* Information provided:
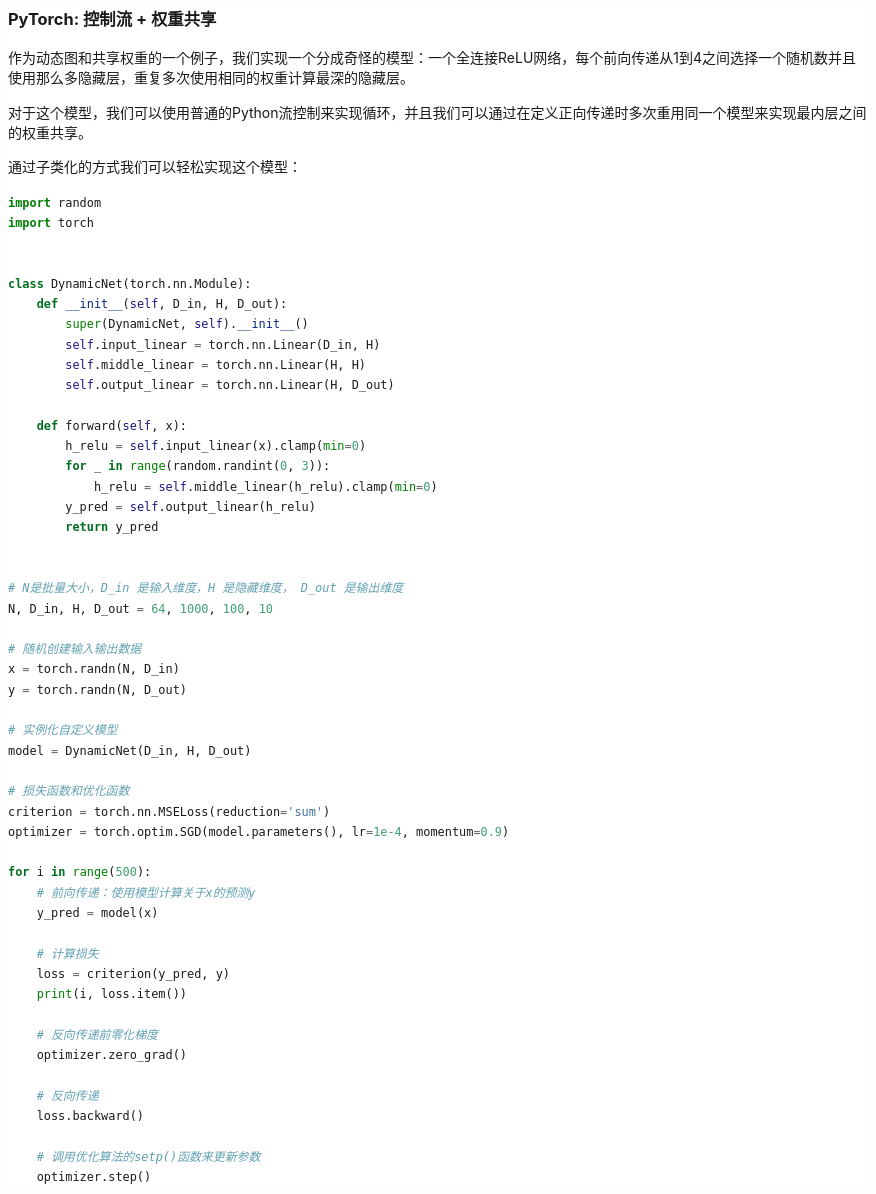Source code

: ### PyTorch: 控制流 + 权重共享  

作为动态图和共享权重的一个例子，我们实现一个分成奇怪的模型：一个全连接ReLU网络，每个前向传递从1到4之间选择一个随机数并且使用那么多隐藏层，重复多次使用相同的权重计算最深的隐藏层。  

对于这个模型，我们可以使用普通的Python流控制来实现循环，并且我们可以通过在定义正向传递时多次重用同一个模型来实现最内层之间的权重共享。  

通过子类化的方式我们可以轻松实现这个模型：  

```python
import random
import torch


class DynamicNet(torch.nn.Module):
    def __init__(self, D_in, H, D_out):
        super(DynamicNet, self).__init__()
        self.input_linear = torch.nn.Linear(D_in, H)
        self.middle_linear = torch.nn.Linear(H, H)
        self.output_linear = torch.nn.Linear(H, D_out)

    def forward(self, x):
        h_relu = self.input_linear(x).clamp(min=0)
        for _ in range(random.randint(0, 3)):
            h_relu = self.middle_linear(h_relu).clamp(min=0)
        y_pred = self.output_linear(h_relu)
        return y_pred


# N是批量大小，D_in 是输入维度，H 是隐藏维度， D_out 是输出维度
N, D_in, H, D_out = 64, 1000, 100, 10

# 随机创建输入输出数据
x = torch.randn(N, D_in)
y = torch.randn(N, D_out)

# 实例化自定义模型
model = DynamicNet(D_in, H, D_out)

# 损失函数和优化函数
criterion = torch.nn.MSELoss(reduction='sum')
optimizer = torch.optim.SGD(model.parameters(), lr=1e-4, momentum=0.9)

for i in range(500):
    # 前向传递：使用模型计算关于x的预测y
    y_pred = model(x)

    # 计算损失
    loss = criterion(y_pred, y)
    print(i, loss.item())

    # 反向传递前零化梯度
    optimizer.zero_grad()

    # 反向传递
    loss.backward()

    # 调用优化算法的setp()函数来更新参数
    optimizer.step()
```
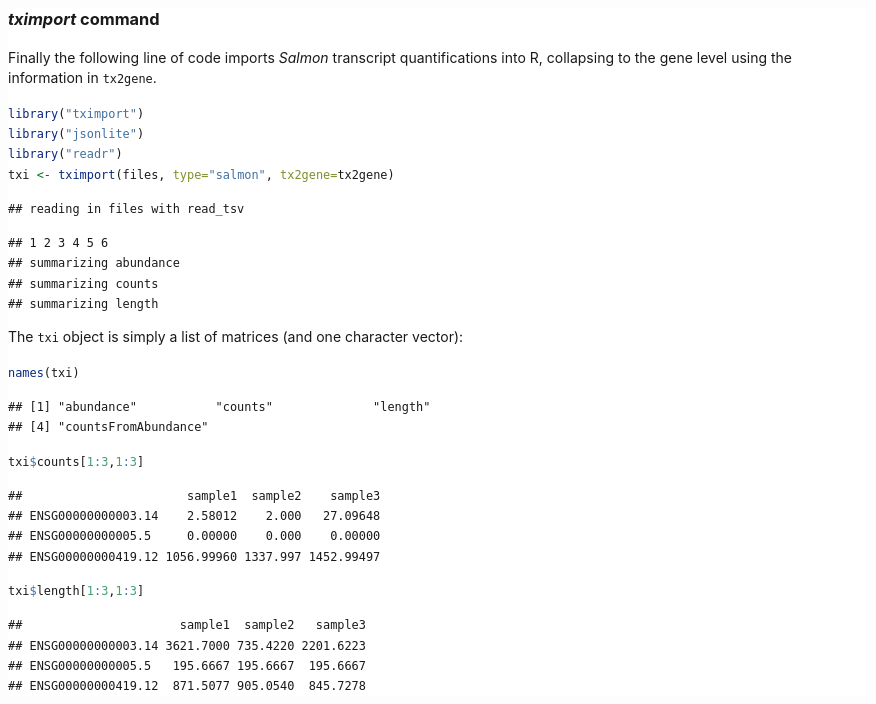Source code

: ### *tximport* command

Finally the following line of code imports *Salmon* transcript
quantifications into R, collapsing to the gene level using the
information in `tx2gene`.


```r
library("tximport")
library("jsonlite")
library("readr")
txi <- tximport(files, type="salmon", tx2gene=tx2gene)
```

```
## reading in files with read_tsv
```

```
## 1 2 3 4 5 6 
## summarizing abundance
## summarizing counts
## summarizing length
```

The `txi` object is simply a list of matrices (and one character
vector):


```r
names(txi)
```

```
## [1] "abundance"           "counts"              "length"             
## [4] "countsFromAbundance"
```

```r
txi$counts[1:3,1:3]
```

```
##                       sample1  sample2    sample3
## ENSG00000000003.14    2.58012    2.000   27.09648
## ENSG00000000005.5     0.00000    0.000    0.00000
## ENSG00000000419.12 1056.99960 1337.997 1452.99497
```

```r
txi$length[1:3,1:3]
```

```
##                      sample1  sample2   sample3
## ENSG00000000003.14 3621.7000 735.4220 2201.6223
## ENSG00000000005.5   195.6667 195.6667  195.6667
## ENSG00000000419.12  871.5077 905.0540  845.7278
```
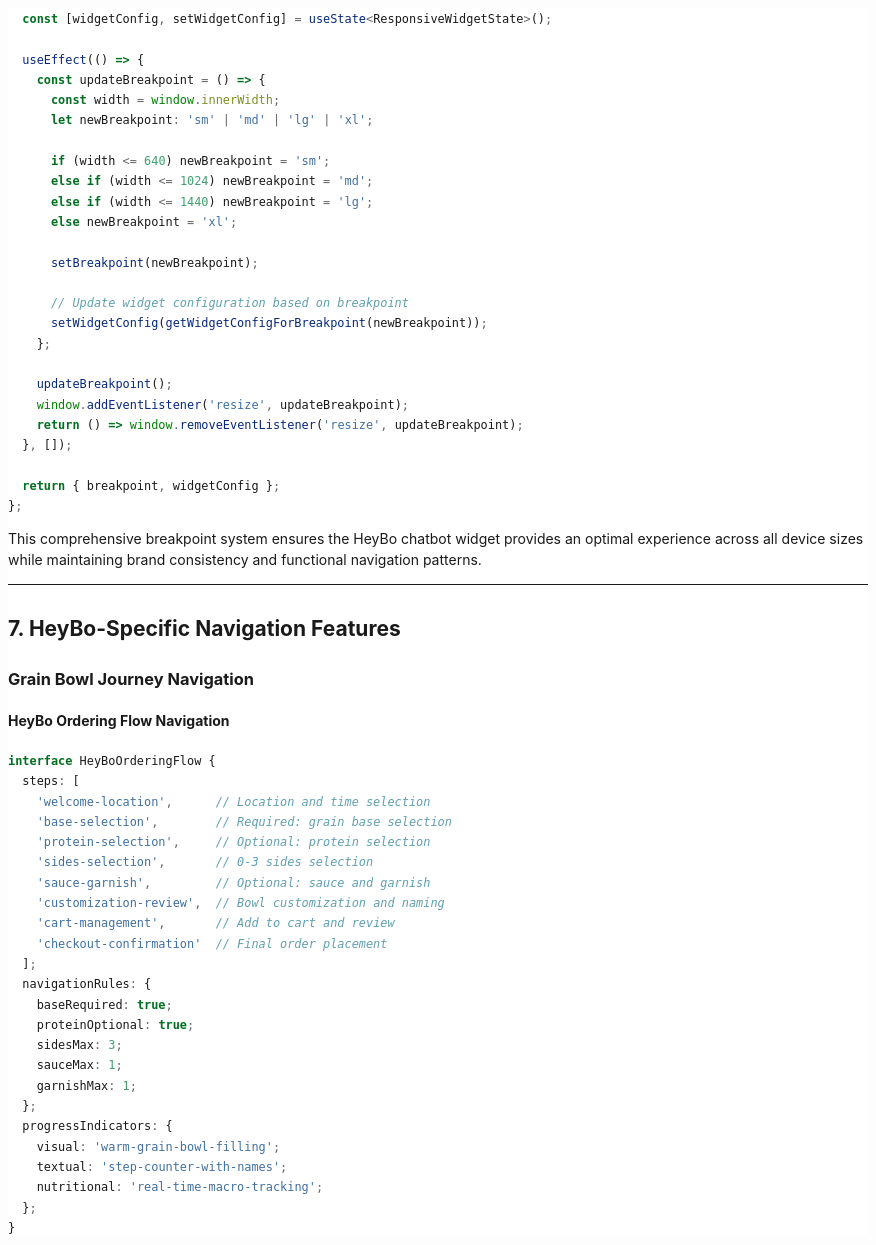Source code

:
 ```typescript
  const [widgetConfig, setWidgetConfig] = useState<ResponsiveWidgetState>();
  
  useEffect(() => {
    const updateBreakpoint = () => {
      const width = window.innerWidth;
      let newBreakpoint: 'sm' | 'md' | 'lg' | 'xl';
      
      if (width <= 640) newBreakpoint = 'sm';
      else if (width <= 1024) newBreakpoint = 'md';
      else if (width <= 1440) newBreakpoint = 'lg';
      else newBreakpoint = 'xl';
      
      setBreakpoint(newBreakpoint);
      
      // Update widget configuration based on breakpoint
      setWidgetConfig(getWidgetConfigForBreakpoint(newBreakpoint));
    };
    
    updateBreakpoint();
    window.addEventListener('resize', updateBreakpoint);
    return () => window.removeEventListener('resize', updateBreakpoint);
  }, []);
  
  return { breakpoint, widgetConfig };
};
```

This comprehensive breakpoint system ensures the HeyBo chatbot widget provides an optimal experience across all device sizes while maintaining brand consistency and functional navigation patterns.

---

## 7. HeyBo-Specific Navigation Features

### **Grain Bowl Journey Navigation**

#### **HeyBo Ordering Flow Navigation**

```typescript
interface HeyBoOrderingFlow {
  steps: [
    'welcome-location',      // Location and time selection
    'base-selection',        // Required: grain base selection
    'protein-selection',     // Optional: protein selection  
    'sides-selection',       // 0-3 sides selection
    'sauce-garnish',         // Optional: sauce and garnish
    'customization-review',  // Bowl customization and naming
    'cart-management',       // Add to cart and review
    'checkout-confirmation'  // Final order placement
  ];
  navigationRules: {
    baseRequired: true;
    proteinOptional: true;
    sidesMax: 3;
    sauceMax: 1;
    garnishMax: 1;
  };
  progressIndicators: {
    visual: 'warm-grain-bowl-filling';
    textual: 'step-counter-with-names';
    nutritional: 'real-time-macro-tracking';
  };
}
```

* Required action:
Wherever the string "files" appears in the entries, copy that line.

* Solution to the exercise:
txi <- tximport(files, type="salmon", tx2gene=tx2gene)
## reading in files with read_tsv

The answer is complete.